Three quarters of the way through, and everyone from a casual listener to a hardened rap fan should know that their ears are bearing witness to a talent that the UK is lucky to have. Baker Street isn’t without its pitfalls, but it recovers from them organically. Tropes about ”the club” are more than overused in modern music, but for the sake of such flow and natural party atmosphere, it’s easy to forgive.
Striding towards the finale, ‘None Of That’ and ‘Take Control (Ft. Shi Star)’ dish out the romance, sharing themes on playful school bullying. We’ve witnessed anger, swagger and woe, it’s only fair that we see the raunchier side with a healthy dose of humour. Referencing Barry White, Shi Star’s contribution won’t fail to make ‘Take Control’ a closed-curtain classic.

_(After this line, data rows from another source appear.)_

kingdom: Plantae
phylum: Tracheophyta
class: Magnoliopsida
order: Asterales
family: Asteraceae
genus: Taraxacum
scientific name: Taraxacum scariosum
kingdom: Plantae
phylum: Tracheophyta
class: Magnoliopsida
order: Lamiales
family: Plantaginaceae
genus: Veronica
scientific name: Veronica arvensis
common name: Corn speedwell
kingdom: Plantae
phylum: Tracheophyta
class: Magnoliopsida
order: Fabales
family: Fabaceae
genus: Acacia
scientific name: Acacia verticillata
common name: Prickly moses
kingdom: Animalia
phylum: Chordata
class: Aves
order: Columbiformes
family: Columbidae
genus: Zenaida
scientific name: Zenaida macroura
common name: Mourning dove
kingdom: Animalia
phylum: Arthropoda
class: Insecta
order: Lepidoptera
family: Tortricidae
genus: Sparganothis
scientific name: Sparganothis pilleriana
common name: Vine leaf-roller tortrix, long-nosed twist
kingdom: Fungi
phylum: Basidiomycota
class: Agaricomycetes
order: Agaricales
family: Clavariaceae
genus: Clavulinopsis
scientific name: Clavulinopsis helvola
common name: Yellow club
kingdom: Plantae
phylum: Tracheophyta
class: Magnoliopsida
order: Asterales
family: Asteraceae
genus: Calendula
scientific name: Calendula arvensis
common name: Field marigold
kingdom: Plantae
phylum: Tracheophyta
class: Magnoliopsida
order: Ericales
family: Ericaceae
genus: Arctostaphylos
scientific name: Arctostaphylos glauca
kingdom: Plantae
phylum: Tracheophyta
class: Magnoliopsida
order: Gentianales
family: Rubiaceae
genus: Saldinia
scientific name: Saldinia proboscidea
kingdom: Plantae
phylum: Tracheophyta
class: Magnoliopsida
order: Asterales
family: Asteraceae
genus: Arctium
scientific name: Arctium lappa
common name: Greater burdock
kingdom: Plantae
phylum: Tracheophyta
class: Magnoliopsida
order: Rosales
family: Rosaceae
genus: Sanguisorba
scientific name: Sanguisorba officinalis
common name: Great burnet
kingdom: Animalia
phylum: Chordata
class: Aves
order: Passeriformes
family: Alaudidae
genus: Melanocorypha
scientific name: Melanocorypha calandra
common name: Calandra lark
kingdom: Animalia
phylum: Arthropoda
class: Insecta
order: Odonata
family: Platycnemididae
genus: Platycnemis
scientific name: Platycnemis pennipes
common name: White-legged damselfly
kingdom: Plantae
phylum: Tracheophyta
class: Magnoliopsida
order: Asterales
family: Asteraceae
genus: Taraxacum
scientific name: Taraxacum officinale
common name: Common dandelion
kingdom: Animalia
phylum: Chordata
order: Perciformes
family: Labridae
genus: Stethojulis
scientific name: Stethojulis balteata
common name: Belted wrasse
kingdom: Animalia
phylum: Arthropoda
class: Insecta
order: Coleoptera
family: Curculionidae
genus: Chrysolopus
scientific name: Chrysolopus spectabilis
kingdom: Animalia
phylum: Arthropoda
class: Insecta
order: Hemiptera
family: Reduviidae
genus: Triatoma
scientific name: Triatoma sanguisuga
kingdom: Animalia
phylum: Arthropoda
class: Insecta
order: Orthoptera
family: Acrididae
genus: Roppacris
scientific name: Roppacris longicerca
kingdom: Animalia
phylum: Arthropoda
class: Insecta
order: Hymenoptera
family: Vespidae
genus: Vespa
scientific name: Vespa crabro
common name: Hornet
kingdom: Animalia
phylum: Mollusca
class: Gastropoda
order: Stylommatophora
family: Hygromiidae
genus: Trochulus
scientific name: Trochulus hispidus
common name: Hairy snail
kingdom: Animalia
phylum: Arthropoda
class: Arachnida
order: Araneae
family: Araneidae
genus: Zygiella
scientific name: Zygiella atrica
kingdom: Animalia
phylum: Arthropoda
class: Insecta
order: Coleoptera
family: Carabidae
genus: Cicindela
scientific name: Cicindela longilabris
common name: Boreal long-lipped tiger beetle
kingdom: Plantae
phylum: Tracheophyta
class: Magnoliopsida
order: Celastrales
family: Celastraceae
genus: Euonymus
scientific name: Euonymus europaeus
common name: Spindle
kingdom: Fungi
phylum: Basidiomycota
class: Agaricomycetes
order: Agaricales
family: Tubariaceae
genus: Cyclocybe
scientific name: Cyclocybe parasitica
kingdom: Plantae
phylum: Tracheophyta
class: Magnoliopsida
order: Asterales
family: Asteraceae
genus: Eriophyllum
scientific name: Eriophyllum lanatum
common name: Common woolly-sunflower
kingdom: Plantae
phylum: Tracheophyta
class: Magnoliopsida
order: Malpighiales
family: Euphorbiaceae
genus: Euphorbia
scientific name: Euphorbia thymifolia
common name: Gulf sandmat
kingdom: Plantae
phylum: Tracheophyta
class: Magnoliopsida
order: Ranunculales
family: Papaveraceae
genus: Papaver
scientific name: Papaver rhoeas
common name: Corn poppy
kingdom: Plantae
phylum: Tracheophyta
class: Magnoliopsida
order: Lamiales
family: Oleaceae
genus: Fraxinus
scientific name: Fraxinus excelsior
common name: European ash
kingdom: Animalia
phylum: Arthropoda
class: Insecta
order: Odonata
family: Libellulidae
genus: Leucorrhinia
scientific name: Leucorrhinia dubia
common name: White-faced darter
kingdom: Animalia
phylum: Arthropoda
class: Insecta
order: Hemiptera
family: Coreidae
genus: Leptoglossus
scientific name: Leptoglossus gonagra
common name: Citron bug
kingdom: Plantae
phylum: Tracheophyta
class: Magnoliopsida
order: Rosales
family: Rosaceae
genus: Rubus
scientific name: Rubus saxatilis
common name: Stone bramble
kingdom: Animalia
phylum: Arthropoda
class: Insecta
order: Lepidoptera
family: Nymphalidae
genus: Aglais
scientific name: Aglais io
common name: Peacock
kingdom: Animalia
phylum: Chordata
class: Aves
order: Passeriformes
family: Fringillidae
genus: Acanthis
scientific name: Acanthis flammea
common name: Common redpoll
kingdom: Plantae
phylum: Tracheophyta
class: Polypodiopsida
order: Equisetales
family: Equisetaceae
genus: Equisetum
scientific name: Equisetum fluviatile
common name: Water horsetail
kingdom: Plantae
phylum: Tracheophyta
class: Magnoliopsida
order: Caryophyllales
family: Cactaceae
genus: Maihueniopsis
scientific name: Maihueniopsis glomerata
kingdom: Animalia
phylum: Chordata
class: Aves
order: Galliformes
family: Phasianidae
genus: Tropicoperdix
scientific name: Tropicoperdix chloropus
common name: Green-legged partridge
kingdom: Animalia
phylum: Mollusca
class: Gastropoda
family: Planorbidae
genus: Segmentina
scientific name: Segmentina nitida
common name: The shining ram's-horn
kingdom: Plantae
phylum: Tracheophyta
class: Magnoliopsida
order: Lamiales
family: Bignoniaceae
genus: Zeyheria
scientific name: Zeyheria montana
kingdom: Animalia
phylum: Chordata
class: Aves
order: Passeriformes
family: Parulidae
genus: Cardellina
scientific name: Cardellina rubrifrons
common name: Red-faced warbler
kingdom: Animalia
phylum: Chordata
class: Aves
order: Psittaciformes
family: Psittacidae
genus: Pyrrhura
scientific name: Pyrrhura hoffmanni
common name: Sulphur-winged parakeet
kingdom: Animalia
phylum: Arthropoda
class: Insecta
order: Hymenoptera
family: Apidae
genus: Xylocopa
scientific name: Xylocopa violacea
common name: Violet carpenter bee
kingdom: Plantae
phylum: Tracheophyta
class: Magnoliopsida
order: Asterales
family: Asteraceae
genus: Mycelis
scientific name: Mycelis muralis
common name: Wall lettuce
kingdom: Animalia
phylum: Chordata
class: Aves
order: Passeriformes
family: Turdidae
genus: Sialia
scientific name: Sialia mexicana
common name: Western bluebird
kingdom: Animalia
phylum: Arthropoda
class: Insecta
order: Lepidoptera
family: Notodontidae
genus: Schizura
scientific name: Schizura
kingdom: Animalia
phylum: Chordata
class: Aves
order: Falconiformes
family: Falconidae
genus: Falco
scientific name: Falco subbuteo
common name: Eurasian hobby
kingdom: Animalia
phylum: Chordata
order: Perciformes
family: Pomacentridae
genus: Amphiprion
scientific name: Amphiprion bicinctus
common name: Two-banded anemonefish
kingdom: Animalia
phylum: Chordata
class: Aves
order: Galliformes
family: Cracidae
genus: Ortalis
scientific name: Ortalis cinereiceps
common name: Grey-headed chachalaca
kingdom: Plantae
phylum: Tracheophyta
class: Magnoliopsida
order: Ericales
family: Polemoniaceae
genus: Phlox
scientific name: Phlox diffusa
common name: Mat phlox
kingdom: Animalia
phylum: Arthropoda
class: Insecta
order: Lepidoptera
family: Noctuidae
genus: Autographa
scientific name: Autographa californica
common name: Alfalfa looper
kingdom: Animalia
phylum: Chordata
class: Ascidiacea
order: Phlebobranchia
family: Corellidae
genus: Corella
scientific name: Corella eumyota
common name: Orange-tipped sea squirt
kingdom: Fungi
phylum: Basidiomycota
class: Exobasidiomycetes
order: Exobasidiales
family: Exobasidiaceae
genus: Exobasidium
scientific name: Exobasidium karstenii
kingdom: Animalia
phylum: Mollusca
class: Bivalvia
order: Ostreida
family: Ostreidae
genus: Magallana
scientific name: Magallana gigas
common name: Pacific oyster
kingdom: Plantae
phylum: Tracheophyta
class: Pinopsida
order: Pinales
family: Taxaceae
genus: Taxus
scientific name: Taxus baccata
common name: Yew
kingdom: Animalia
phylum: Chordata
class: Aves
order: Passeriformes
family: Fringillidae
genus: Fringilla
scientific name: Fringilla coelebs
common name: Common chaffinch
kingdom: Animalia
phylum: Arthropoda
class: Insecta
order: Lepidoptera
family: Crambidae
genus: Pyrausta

Ending on ‘Different’, all the love in the air takes on a sour taste, while a realistic heartbeat beat brings the floating sensation back to Earth. Grudges are aired and painful truths are shared. To many, it will seem like a poor choice of closing track, but when they’re still thinking about the honest and all-too relatable lyrics later on, they’ll know that it was a wise decision.
To call Baker Street varied, and nothing more, would be doing it an injustice. There’s a track for every feeling, there’s a lyric for every mood, there’s a beat for day of the week. The UK is seeing a surge in stunning rap talent, we can only hope that those with eyes to see spot JSB, and offer him the credit he’s due.